[WORK TO BE COMPLETED] Copy the entries without a single change. Pictures should be dropped.

[PROVIDED INFORMATION]
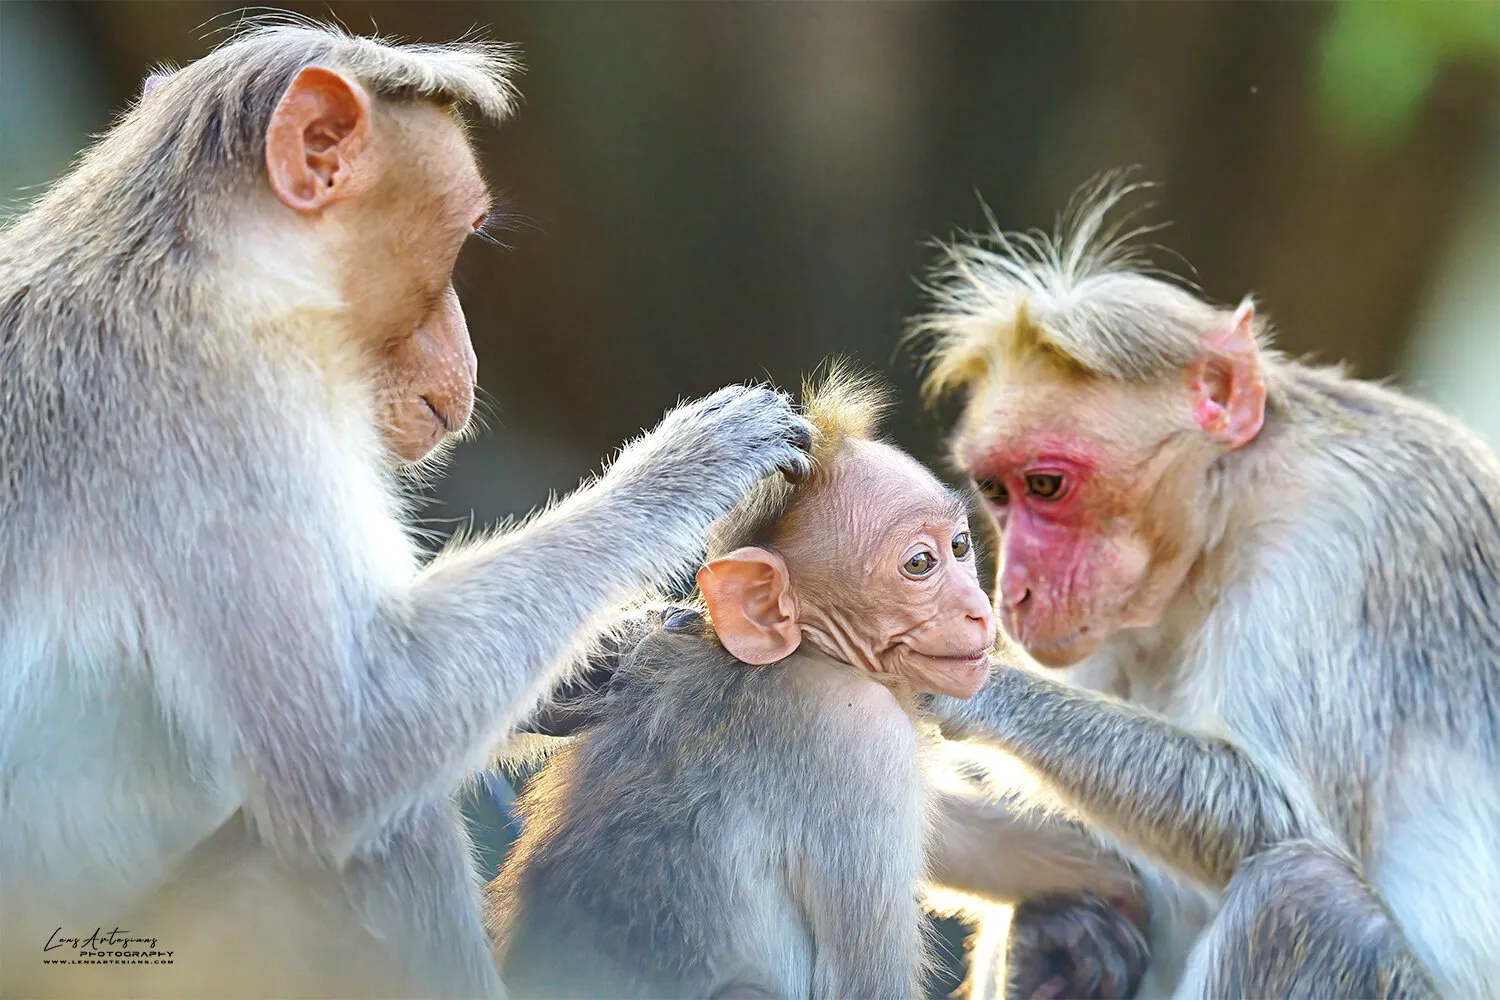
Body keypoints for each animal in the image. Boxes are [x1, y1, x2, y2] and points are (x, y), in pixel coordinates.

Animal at [0, 20, 815, 1000]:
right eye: (460, 242)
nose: (467, 367)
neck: (206, 267)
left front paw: (595, 666)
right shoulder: (222, 402)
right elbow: (353, 744)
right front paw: (690, 466)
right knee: (377, 839)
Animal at [485, 366, 1151, 1000]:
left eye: (960, 546)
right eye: (920, 564)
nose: (978, 611)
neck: (811, 658)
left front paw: (1092, 884)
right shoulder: (858, 735)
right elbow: (864, 984)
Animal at [904, 174, 1495, 997]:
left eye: (1047, 486)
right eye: (997, 491)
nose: (1011, 590)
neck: (1220, 526)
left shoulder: (1333, 543)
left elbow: (1276, 813)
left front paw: (979, 684)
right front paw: (1062, 938)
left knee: (1302, 894)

[RESPONSE TO THE TASK]
Body keypoints for each animal in the image. Boxes are [x1, y1, x2, y2] and points are (x, y), in pixel coordinates.

Animal at [0, 20, 815, 1000]:
right eye: (460, 242)
nose: (467, 367)
neck: (206, 267)
left front paw: (595, 666)
right shoulder: (222, 402)
right elbow: (353, 744)
right front paw: (690, 466)
right knee: (377, 839)
Animal at [485, 366, 1151, 1000]:
left eye: (960, 546)
right eye: (920, 564)
nose: (978, 611)
neck: (811, 658)
left front paw: (1092, 884)
right shoulder: (858, 735)
right elbow: (864, 984)
Animal at [904, 174, 1495, 997]:
left eye: (1047, 486)
right eye: (997, 491)
nose: (1011, 590)
neck: (1220, 526)
left shoulder: (1333, 543)
left elbow: (1276, 813)
left front paw: (979, 684)
right front paw: (1062, 938)
left knee: (1302, 894)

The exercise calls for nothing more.